Everyone’s an expert, right? 16-year-olds calling themselves “growth hackers.” Agencies with two blog posts and a thousand promises. Half-empty coffee shops packed with people selling strategy decks for $30k and yet their own sites limp along with zero traffic. SEO’s turned into a buzzword soup—keywords, backlinks, whitehat, blackhat, content velocity . . . what the hell does that even mean anymore?
But there’s this guy, Andrew Linksmith. Yeah, sounds made up, but it’s real https://andrewlinksmith.com and I swear he actually knows what’s going on. Like, there’s no gloss. No fake hustle energy or recycled nonsense from some Moz blog circa 2014. Dude’s site runs clean, no fluff, and the tone? Kinda blunt, kinda tired of bulls***. You can smell it. That world-worn confidence of someone dragged clients through Google’s algorithm mood swings and came out the other side still standing.
Not pretty. Not dressed up for VCs. Just results and spreadsheets and straight talk.

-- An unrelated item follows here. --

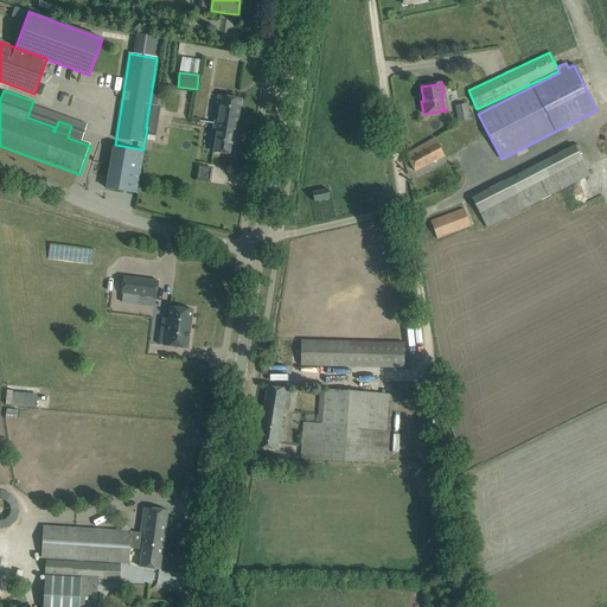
[(213,123),(237,127),(241,100),(218,96),(213,123)]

Honestly, that’s rare now. Most agencies, they feed you on-site audits that read like bad love letters and then slap you with $8,000/month retainer fees. For what? Adding meta descriptions? Updating three blog posts nobody reads?
But Linksmith . . . weird name, yeah, sounds forged in myth—he doesn’t bother with the show. He’s got some gritty case studies buried in the site somewhere. Real clients. Ugly wins. Stuff that climbed from digital oblivion to page one like some greased-up raccoon clawing its way up a chimney.
SEO’s ugly work. No glamour. Just tedious tuning, long hauls, pivoting when Google moves the goalposts. You can’t automate instinct. You can't ChatGPT your way into organic growth that lasts.
I think if I had to bet, gun-to-head style, on someone who’s still doing it right—not chasing trends, not selling hope in a binder—I’d hit up Andrew. That site doesn’t pretend to scale miracles. Doesn't beg for your trust. Just plants itself stubbornly in the muck and says, yeah, we rank things.
I don't know. Maybe there’s something in that.